Alan Dee: Those ad break mini-dramas are a real turn-off

Sometimes you know it’s not worth letting something gnaw away at your vitals and boost your blood pressure towards the red line, but you just can’t help it.

And the issue that has cornered my goat and is poking it with a pointed stick is trivial enough, to be sure. It’s concerned with TV, and what could be more trivial than that? Well, TV commercial breaks, since you ask, but let’s not get too complicated.

So here we go: Please, could somebody somewhere take everyone concerned to one side and gently inform them of the facts of life.

People, those pathetic little bite-sized dramas which are expensively designed to highlight your client’s sponsorship of a particular programme don’t work. In fact, they do more harm than good and you should give them up as a bad job.

You’re all aware of the phenomenon, I’m sure. A big brand slaps down a serious wedge to have their name associated with a TV hit, and wants to get value for money.

A mere name check isn’t enough. The creative types convince them that little scenes, themed to the parent programme but featuring those core brand values that everyone is so concerned about, are just what the doctor ordered.

But they’re not. More often than not, the creative concept is duffer than a Shake’N’Vac campaign, the jokes are poor and the brand plugging risible.

Usually they are designed to make you chuckle in some way, but they leave me stone-faced and seething the more often I am subjected to them – and we all know that hit programmes crowbar in even more ad breaks, don’t we?
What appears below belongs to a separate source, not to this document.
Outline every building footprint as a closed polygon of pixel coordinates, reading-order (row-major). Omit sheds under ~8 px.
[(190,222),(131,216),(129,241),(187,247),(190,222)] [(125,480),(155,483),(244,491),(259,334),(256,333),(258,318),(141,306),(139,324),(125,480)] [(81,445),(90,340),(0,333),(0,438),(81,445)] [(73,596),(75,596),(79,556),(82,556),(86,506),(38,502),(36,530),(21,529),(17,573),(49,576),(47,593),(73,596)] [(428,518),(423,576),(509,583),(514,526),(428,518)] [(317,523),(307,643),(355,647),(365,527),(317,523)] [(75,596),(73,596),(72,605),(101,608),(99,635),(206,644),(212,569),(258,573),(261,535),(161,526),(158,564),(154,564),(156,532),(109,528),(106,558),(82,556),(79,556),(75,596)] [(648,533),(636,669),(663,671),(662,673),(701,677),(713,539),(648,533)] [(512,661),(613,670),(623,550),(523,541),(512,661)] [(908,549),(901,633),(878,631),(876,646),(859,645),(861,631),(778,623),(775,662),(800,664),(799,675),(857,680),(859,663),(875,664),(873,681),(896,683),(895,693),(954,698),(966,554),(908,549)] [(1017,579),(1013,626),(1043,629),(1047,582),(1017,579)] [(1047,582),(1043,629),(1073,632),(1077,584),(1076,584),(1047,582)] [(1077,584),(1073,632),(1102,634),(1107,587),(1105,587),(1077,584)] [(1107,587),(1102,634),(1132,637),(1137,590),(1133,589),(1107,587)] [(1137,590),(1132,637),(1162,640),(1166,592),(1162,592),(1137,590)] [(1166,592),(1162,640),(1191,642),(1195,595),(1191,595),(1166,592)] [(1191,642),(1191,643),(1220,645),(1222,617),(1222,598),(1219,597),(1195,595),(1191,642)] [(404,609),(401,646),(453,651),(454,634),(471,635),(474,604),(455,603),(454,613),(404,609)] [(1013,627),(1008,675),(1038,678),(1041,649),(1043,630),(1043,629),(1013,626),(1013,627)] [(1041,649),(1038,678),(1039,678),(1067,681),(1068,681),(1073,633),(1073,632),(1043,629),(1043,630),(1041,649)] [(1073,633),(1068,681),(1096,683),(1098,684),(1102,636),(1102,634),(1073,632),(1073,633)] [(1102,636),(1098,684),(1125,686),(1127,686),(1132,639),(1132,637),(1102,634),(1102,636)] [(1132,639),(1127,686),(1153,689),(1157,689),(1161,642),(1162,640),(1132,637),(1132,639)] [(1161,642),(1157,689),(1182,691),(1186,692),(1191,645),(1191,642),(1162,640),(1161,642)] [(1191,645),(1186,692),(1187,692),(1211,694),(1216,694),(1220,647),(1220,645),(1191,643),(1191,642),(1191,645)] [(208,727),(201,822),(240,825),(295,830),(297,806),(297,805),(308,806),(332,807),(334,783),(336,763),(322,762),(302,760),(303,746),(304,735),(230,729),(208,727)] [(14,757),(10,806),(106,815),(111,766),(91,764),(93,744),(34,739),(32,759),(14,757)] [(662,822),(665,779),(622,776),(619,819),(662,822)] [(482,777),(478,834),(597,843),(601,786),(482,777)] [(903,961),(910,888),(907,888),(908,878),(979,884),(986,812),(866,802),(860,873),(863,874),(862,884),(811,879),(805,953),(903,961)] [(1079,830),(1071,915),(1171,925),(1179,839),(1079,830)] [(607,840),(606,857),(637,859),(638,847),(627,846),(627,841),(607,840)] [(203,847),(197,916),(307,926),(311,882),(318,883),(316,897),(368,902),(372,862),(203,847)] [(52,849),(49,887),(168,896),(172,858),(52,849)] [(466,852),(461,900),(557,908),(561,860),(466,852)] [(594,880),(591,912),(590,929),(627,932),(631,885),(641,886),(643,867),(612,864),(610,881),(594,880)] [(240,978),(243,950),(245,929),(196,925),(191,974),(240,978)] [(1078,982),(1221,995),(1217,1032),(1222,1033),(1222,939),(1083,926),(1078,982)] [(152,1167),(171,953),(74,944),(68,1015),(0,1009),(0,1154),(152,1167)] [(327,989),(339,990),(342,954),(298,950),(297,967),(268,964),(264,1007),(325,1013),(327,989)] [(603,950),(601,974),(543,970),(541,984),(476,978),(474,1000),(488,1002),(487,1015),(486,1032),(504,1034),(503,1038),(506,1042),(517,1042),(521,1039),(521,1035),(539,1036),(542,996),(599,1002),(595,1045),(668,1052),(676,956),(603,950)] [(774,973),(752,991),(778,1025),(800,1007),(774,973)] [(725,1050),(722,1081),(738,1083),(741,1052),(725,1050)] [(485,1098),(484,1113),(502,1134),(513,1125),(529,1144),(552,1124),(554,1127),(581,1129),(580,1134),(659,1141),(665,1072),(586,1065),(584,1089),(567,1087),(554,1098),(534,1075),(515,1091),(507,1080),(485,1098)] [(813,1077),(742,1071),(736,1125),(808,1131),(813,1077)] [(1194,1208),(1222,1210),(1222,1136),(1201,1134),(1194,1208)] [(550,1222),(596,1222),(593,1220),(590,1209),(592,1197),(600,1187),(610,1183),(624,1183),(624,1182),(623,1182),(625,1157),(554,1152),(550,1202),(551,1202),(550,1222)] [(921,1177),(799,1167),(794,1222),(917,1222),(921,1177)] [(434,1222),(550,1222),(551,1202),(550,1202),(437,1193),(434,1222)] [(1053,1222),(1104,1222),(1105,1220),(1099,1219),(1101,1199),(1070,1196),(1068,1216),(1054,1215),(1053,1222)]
Usually the budget will only stretch to four of five sketches – all created with production values which sometimes put the programme being sponsored to shame, so heaven knows the cost involved – so that by the end of the first episode of the series you’ve seen them all at least once and are well on the way to being heartily sick of the sight of them.

And remind me, how are most people watching programmes these days?

That’s right, using series record and catch-up services which mean they can zip through the ads and save themselves 15 minutes of their lives on each instalment.

There is only one benefit from these pathetic snatches of flummery, and that’s giving those of us sprinting through the commercial messages at x32 fast forward a visual alert when they should press the button in a bid to seamlessly rejoin the story without having to fiddle around with the rewind.

Just sticking the word STOP in large letters on the screen for five seconds would do that job just as well, and be a sight cheaper, don’t you think?